In this embodiment, since the training samples and the testing samples are randomly selected, in order to avoid the contingency of the classification result, classification tests under 3 groups of different training sample sets are performed, and the average prediction accuracy is 96.7%. Therefore, the Mel spectrogram of the singing signal is used as the characteristic quantity, the voice is denoised by using the improved spectral subtraction of multi-window spectral estimation, and the deep learning model is established by using the convolutional neural network, so that the related bird species threatening the safe operation of the power transmission line can be accurately identified, and guidance is provided for differential bird prevention.

It should be understood that parts of the specification not set forth in detail are well within the prior art.

Although specific embodiments of the present invention have been described above with reference to the accompanying drawings, it will be appreciated by those skilled in the art that these are merely illustrative and that various changes or modifications may be made to these embodiments without departing from the principles and spirit of the invention.

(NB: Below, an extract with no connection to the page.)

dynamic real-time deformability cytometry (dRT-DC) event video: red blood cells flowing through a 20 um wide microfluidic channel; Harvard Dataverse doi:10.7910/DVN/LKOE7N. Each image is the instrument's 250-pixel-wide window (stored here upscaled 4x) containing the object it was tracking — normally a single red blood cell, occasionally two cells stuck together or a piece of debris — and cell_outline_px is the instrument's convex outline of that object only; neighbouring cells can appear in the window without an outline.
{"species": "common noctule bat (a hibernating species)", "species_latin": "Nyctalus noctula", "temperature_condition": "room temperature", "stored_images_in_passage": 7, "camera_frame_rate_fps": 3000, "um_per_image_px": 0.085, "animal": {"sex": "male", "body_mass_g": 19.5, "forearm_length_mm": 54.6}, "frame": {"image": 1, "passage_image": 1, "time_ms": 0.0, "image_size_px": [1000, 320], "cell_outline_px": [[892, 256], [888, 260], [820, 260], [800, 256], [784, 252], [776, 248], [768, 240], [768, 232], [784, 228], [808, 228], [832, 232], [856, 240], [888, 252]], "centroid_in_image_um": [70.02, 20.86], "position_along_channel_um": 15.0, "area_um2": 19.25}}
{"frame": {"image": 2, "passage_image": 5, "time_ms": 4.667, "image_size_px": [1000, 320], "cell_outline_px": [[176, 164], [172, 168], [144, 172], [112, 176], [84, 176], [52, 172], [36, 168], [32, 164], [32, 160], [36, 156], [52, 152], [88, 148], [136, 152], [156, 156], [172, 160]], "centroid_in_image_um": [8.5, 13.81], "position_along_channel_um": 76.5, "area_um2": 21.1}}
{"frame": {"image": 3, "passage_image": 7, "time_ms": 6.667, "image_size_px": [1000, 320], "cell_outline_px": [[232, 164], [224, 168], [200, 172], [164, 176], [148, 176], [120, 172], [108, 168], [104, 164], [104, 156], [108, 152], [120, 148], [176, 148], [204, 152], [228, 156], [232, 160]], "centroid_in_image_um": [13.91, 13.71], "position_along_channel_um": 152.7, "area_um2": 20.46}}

The scope of the invention is only limited by the appended claims.

Claims

1. A method for identifying bird species with bird-involved faults in a power grid based on Mel language maps and deep learning is characterized by comprising the following steps: the method comprises the following steps:

2. The method for identifying the bird species with bird-involved fault in the power grid based on the Mel language map and the deep learning as claimed in claim 1, wherein: the calculation process of the Mel language graph in S3 is as follows: for a section of M-frame birdsong signals, N Mel filters are arranged, an MxN matrix is obtained through Mel energy calculation, a Mel language graph is obtained through coloring according to the energy, horizontal and vertical coordinates in the Mel language graph are the number of frames and the number of the filters respectively, only the MxN data size needs to be calculated, output is simplified, and meanwhile calculation time is shortened.

3. The method for identifying the bird species with bird-involved fault in the power grid based on the Mel language map and the deep learning as claimed in claim 1, wherein: and S4, the convolutional neural network comprises a plurality of convolution-pooling processes for capturing Mel language map features, network parameters and network iteration times are adjusted to train a training set, when the model is trained for a certain turn, the model carries out prediction on a verification set once and correspondingly adjusts the parameters according to the prediction result of the verification set, and the parameters are corrected in the direction with high prediction accuracy until the loss function value of the network is reduced to the minimum, and the network training is finished.